REQUIREMENT: Please copy, exactly and with no pictures, only the lines from the one containing "Image 3: the" through the last line of the records.

Stored data entries:
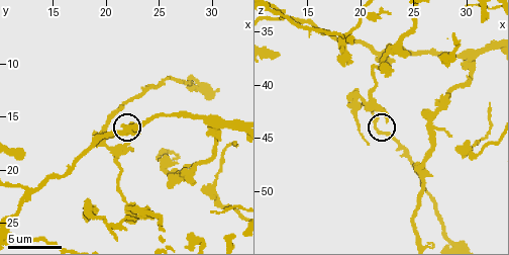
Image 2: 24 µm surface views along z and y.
Inspect: pieces 6 µm at (22.4, 18.2, 43.2).

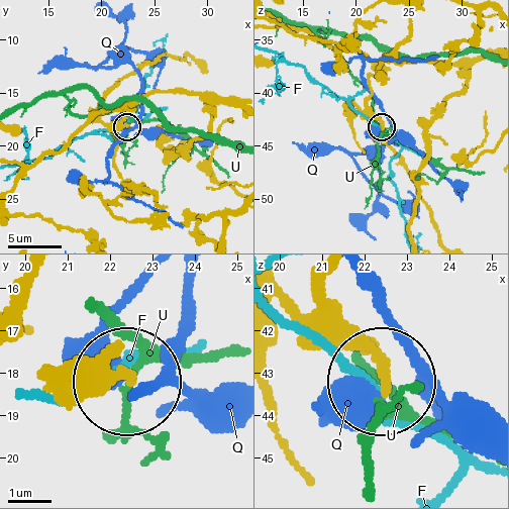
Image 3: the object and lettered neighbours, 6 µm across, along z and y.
Accept. F, Q and U are other cells; it runs along (412, 17), (404, 42), (369, 78), (367, 104), (380, 125) in image 3; none of them fits.

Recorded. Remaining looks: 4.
Branch stops here. Inspect: 3d 24 µm at (152, 88, 54).

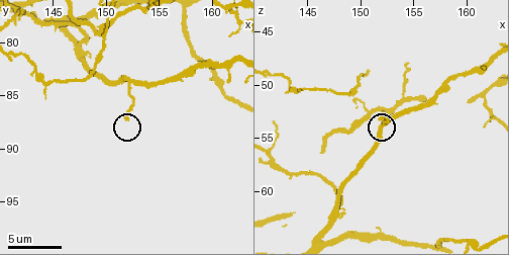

FINAL ANSWER:
Image 3: the object and lettered neighbours, 6 µm across, along z and y.
Accept. F, Q and U are other cells; it runs along (412, 17), (404, 42), (369, 78), (367, 104), (380, 125) in image 3; none of them fits.

Recorded. Remaining looks: 4.
Branch stops here. Inspect: 3d 24 µm at (152, 88, 54).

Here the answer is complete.